April 5, 2009. With an hour gone, Manchester United trailed Aston Villa 1-2. Sir Alex Ferguson made a change. He took off Nani, who was not all that effective but a big name, nonetheless. He brought on a 17 year old that hardly any one outside Old Trafford and only a handful of the Man United faithful themselves had heard of – Federico ‘Kiko’ Macheda. Ronaldo equalized in the 80th minute. It was 2-2 deep into injury time. What happened next is the stuff of legends. A moment, like many in the past, that will, forever, be etched into the memories of Manchester United fans. A moment that made Kiko a folk-hero.
A week passed. Sunderland were next up in the Premier League. It was level. Kiko, the wonder-kid, was brought on again. This time in place of United’s record signing and number 9, Dimitar Berbatov. 46 seconds in and Craig Gordon was picking the ball out of the back of his net. Two goals in his first two games. ‘Forget about hitting the ground running; this kid has hit the ground flying,’ remarked the commentator.

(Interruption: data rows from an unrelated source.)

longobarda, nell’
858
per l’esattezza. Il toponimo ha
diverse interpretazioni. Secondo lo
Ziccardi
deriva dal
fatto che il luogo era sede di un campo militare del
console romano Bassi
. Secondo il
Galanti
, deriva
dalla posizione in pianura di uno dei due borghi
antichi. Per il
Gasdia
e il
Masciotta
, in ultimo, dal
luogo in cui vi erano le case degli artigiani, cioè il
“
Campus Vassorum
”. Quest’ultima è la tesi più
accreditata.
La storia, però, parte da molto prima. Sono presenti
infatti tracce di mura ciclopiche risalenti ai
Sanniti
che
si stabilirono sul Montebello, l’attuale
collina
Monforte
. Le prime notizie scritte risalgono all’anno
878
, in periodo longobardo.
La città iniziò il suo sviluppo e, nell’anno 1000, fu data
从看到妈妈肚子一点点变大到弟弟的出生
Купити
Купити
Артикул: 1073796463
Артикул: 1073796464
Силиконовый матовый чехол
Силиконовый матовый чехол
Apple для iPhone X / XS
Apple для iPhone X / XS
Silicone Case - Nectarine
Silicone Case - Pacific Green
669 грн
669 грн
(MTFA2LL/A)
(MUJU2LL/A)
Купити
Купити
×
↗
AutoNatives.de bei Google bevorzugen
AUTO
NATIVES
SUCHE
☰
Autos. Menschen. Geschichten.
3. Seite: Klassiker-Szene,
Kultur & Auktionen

What followed was, in some ways, befitting of the title of a book that involved Lemony Snicket; a series of unfortunate events. Kiko hardly got any chances to shine in that season and in the season after that, injuries limited him to very few appearances. The 2010-11 season was a similar story with Macheda netting in pre-season but finding limited first team opportunities, not least because of Berbatov’s scintillating early-season form.

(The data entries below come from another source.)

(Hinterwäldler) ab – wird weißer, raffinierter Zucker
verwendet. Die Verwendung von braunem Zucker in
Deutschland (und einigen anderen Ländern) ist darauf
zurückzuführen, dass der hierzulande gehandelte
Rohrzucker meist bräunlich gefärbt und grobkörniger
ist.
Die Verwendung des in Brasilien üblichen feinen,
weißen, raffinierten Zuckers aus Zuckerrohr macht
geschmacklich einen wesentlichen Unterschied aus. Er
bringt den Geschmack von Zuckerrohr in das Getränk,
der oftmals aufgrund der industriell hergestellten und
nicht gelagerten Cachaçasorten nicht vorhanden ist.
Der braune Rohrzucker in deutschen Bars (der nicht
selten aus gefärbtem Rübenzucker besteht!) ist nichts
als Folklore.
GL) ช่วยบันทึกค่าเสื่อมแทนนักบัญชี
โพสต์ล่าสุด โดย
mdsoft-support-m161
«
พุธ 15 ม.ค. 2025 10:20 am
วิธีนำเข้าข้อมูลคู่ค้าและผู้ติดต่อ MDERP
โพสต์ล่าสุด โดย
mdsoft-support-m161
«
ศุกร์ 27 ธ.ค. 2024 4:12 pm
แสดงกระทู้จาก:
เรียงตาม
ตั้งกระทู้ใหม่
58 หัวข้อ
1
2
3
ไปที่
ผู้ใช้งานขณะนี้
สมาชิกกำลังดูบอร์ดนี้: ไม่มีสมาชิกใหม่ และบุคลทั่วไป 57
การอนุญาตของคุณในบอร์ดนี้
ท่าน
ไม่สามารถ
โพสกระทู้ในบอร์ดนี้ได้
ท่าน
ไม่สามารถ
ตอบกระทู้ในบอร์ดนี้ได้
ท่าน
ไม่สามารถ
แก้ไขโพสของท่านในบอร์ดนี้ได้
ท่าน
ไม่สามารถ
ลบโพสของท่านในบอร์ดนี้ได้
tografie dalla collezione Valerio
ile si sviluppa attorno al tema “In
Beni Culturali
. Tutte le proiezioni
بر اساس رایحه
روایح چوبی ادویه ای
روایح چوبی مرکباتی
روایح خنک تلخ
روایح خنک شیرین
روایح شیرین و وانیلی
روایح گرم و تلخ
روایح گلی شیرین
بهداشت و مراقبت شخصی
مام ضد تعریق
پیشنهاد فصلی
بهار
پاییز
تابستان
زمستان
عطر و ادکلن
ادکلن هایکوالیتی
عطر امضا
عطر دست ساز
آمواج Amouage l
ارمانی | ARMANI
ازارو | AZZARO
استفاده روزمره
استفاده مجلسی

A loan spell at relegation-threatened Sampdoria ended in the threat becoming a reality with Sampdoria’s relegation to the second tier of Italian football. Kiko endured a tough time of it, but came back determined to succeed in England. ‘For a youngster, England is a better place to play,’ he famously remarked.
The succeeding season started off in pretty much the same fashion with first team opportunities being at a premium and a loan spell at QPR under Mark Hughes was arranged. Somehow, fate seemed to conspire once more and an ankle injury meant that he returned to Old Trafford after just 3 appearances.
For the time being, Kiko appears to be part of Sir Alex’s plans for the upcoming season. Let’s assess the striking department at United, shall we? Wayne Rooney: United’s main man. Danny Welbeck: Sir Alex’s partner of choice to Wayne for much of the last season. Javier Hernandez: A stop-start season last term, but very much at the forefront of Sir Alex’s mind. Dimitar Berbatov: Looks most likely to be plying his trade away from Old Trafford next term but one never knows.
The aforementioned established internationals and perhaps the newest recruit, Shinji Kagawa, look to be in the way of Kiko and the first team. Perhaps, Nick Powell is in the mix too. Kiko does not really have exceptional pace; something that Danny and Chicharito do. He is not a human powerhouse that Wayne is. He does not have the class of Dimitar (well, in fairness, not many in the world do). Yet, he does have something to offer. He is a clinical finisher and makes some excellent runs. His first touch is not too bad and he does do his fair share of running.
With the arrival of Kagawa, it will be interesting to see the system that Sir Alex decides to adopt next term. Does he still go with two up top or does he go with four in midfield with Kagawa supporting Rooney? If he chooses the former, Kiko still has Danny, Chicharito and Dimitar (possibly) to beat in the pecking order. If the system is the latter, he has pretty much no chance.
The interesting thing about Kiko is that he seems determined to make a fist of it. You don’t hear him moaning and complaining about the lack of first team opportunities. Given, he is not yet 21 but blokes much younger seem to be less patient. That is always a good sign. He seems to have his head in the right place. He seems to want to break into the first team and at Manchester United, if there is one thing, it is that perseverance pays. Just ask Darren Fletcher.
It will indeed be interesting to see what happens of Kiko this term. Perhaps, another loan spell is on the cards or maybe, Sir Alex has grander plans. The potential exists; the talent is undoubted. However, What will come of it? To borrow the title of the first of the Clifton chronicles, Only time will tell.